Performance gap between vector<bool> and array

std::vector<bool> isn't like any other vector. The documentation says:

std::vector<bool> is a possibly space-efficient specialization of std::vector for the type bool.

That's why it may use up less memory than an array, because it might represent multiple boolean values with one byte, like a bitset. It also explains the performance difference, since accessing it isn't as simple anymore. According to the documentation, it doesn't even have to store it as a contiguous array.


std::vector<bool> is special case. It is specialized template. Each value is stored in single bit, so bit operations are needed. This memory compact but has couple drawbacks (like no way to have a pointer to bool inside this container).

Now bool flag[n+1]; compiler will usually allocate same memory in same manner as for char flag[n+1]; and it will do that on stack, not on heap.

Now depending on page sizes, cache misses and i values one can be faster then other. It is hard to predict (for small n array will be faster, but for larger n result may change).

As an interesting experiment you can change std::vector<bool> to std::vector<char>. In this case you will have similar memory mapping as in case of array, but it will be located at heap not a stack.


I'd like to add some remarks to the good answers already posted.

  • The performance differences between std::vector<bool> and std::vector<char> may vary (a lot) between different library implementations and different sizes of the vectors.

    See e.g. those quick benches: clang++ / libc++(LLVM) vs. g++ / libstdc++(GNU).

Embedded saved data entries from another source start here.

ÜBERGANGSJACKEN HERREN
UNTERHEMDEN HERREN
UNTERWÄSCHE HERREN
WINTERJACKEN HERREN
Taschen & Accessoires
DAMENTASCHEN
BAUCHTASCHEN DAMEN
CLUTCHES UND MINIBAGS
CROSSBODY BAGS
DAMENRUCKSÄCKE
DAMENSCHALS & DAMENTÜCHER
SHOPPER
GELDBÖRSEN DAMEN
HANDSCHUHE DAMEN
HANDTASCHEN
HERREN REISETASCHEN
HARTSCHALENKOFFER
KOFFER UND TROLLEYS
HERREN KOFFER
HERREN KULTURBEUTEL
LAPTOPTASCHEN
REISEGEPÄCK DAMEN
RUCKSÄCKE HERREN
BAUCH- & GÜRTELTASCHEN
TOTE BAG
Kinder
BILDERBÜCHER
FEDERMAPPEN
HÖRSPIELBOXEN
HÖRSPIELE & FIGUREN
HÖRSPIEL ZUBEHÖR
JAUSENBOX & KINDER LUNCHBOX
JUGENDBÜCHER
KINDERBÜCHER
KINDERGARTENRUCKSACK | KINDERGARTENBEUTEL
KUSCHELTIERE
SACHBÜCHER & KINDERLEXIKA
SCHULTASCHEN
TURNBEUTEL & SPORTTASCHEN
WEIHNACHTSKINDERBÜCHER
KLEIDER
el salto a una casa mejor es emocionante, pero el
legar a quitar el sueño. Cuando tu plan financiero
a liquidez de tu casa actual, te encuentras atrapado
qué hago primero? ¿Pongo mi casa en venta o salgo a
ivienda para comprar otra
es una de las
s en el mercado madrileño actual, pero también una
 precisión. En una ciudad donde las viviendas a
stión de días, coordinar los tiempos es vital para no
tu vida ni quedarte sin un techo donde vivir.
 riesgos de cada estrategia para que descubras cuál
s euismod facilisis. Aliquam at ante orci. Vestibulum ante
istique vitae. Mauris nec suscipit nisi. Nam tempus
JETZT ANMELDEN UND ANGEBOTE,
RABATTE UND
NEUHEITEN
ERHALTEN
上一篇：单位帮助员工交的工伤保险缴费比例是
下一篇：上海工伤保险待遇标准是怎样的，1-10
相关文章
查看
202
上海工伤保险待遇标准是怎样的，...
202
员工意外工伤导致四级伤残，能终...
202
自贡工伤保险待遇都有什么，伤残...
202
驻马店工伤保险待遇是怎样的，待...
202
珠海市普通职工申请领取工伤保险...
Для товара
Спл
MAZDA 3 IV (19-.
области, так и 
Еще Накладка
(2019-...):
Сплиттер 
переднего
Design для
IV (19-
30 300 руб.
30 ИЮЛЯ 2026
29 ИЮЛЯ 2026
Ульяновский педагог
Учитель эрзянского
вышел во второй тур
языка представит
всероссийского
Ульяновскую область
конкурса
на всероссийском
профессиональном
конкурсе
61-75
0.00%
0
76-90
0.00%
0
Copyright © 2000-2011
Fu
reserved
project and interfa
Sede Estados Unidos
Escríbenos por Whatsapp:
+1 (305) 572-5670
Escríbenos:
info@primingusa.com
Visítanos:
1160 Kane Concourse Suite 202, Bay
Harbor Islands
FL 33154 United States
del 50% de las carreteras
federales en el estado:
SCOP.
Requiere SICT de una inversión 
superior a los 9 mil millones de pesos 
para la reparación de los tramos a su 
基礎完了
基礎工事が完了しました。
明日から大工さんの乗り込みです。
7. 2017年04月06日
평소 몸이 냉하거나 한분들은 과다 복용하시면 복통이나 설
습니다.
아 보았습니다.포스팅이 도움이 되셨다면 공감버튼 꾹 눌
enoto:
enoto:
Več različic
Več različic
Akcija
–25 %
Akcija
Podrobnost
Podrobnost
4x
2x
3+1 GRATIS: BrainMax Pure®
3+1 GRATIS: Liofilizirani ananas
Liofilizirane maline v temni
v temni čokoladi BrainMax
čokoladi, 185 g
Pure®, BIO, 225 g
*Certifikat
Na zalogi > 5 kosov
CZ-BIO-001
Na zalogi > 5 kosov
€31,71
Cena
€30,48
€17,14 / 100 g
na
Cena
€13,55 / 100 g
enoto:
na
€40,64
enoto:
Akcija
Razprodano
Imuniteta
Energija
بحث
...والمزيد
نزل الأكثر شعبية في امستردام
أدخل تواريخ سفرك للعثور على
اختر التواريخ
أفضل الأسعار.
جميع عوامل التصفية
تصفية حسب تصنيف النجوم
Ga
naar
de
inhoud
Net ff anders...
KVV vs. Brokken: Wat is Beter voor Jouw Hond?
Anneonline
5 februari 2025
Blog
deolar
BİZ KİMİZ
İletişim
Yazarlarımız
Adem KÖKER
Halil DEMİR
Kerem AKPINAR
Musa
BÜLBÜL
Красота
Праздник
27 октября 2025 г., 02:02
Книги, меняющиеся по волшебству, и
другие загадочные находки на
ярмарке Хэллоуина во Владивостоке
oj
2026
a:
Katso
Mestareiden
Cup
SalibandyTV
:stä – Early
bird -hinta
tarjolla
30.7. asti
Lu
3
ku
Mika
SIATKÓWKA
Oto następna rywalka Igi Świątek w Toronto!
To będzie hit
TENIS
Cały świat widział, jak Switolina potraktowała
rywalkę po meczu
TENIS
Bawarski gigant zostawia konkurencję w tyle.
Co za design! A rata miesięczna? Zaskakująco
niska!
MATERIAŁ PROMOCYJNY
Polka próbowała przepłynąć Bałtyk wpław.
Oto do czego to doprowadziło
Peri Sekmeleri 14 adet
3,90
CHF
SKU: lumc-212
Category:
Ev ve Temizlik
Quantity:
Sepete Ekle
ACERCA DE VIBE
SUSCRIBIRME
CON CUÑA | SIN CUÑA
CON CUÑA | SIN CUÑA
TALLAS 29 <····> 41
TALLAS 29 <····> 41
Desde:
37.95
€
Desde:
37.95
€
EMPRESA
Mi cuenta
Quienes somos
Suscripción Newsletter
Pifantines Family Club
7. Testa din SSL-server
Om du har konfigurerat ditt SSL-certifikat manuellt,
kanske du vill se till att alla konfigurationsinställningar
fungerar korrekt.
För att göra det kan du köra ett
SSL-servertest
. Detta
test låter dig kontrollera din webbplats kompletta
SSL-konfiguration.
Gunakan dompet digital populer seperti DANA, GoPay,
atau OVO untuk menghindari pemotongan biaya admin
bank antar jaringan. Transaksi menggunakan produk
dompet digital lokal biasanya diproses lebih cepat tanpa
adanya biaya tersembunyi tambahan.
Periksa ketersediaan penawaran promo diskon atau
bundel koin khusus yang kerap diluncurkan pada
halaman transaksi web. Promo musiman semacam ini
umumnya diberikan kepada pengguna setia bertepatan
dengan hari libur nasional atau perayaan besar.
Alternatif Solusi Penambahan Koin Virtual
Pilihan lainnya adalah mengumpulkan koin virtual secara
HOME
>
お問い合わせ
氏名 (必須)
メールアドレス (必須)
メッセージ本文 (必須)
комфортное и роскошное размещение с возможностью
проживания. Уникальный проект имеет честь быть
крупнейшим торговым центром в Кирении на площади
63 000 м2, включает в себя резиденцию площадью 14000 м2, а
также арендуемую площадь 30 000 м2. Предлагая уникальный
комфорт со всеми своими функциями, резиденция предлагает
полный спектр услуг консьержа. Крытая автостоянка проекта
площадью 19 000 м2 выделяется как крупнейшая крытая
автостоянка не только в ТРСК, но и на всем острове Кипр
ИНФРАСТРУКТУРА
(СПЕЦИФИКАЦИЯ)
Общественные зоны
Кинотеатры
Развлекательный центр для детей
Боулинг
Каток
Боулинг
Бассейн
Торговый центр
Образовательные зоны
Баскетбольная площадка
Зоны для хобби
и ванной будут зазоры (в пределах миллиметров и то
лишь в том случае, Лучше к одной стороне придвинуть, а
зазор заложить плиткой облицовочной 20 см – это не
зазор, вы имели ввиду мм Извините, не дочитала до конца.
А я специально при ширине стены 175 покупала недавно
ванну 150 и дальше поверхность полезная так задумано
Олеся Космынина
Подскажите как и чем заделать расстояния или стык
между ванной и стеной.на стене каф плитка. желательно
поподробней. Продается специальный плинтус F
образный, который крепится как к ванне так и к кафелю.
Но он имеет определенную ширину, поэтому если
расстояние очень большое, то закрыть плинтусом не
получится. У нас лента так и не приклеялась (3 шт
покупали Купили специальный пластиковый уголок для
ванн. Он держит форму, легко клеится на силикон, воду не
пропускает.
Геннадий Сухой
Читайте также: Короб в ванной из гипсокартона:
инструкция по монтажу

  • This: bool flag[n+1]; declares a Variable Length Array, which (despites some performance advantages due to it beeing allocated in the stack) has never been part of the C++ standard, even if provided as an extension by some (C99 compliant) compilers.

  • Another way to increase the performances could be to reduce the amount of calculations (and memory occupation) by considering only the odd numbers, given that all the primes except for 2 are odd.

If you can bare the less readable code, you could try to profile the following snippet.

int countPrimes(int n)
{
    if ( n < 2 )
        return 0;
    // Sieve starting from 3 up to n, the number of odd number between 3 and n are
    int sieve_size = n / 2 - 1;
    std::vector<char> sieve(sieve_size); 
    int result = 1;  // 2 is a prime.

    for (int i = 0; i < sieve_size; ++i)
    {
        if ( sieve[i] == 0 )
        {
            // It's a prime, no need to scan the vector again
            ++result;
            // Some ugly transformations are needed, here
            int prime = i * 2 + 3;
            for ( int j = prime * 3, k = prime * 2; j <= n; j += k)
                sieve[j / 2 - 1] = 1;
        }
    }

    return result;
}

Edit

As Peter Cordes noted in the comments, using an unsigned type for the variable j

the compiler can implement j/2 as cheaply as possible. C signed division by a power of 2 has different rounding semantics (for negative dividends) than a right shift, and compilers don't always propagate value-range proofs sufficiently to prove that j will always be non-negative.

It's also possible to reduce the number of candidates exploiting the fact that all primes (past 2 and 3) are one below or above a multiple of 6.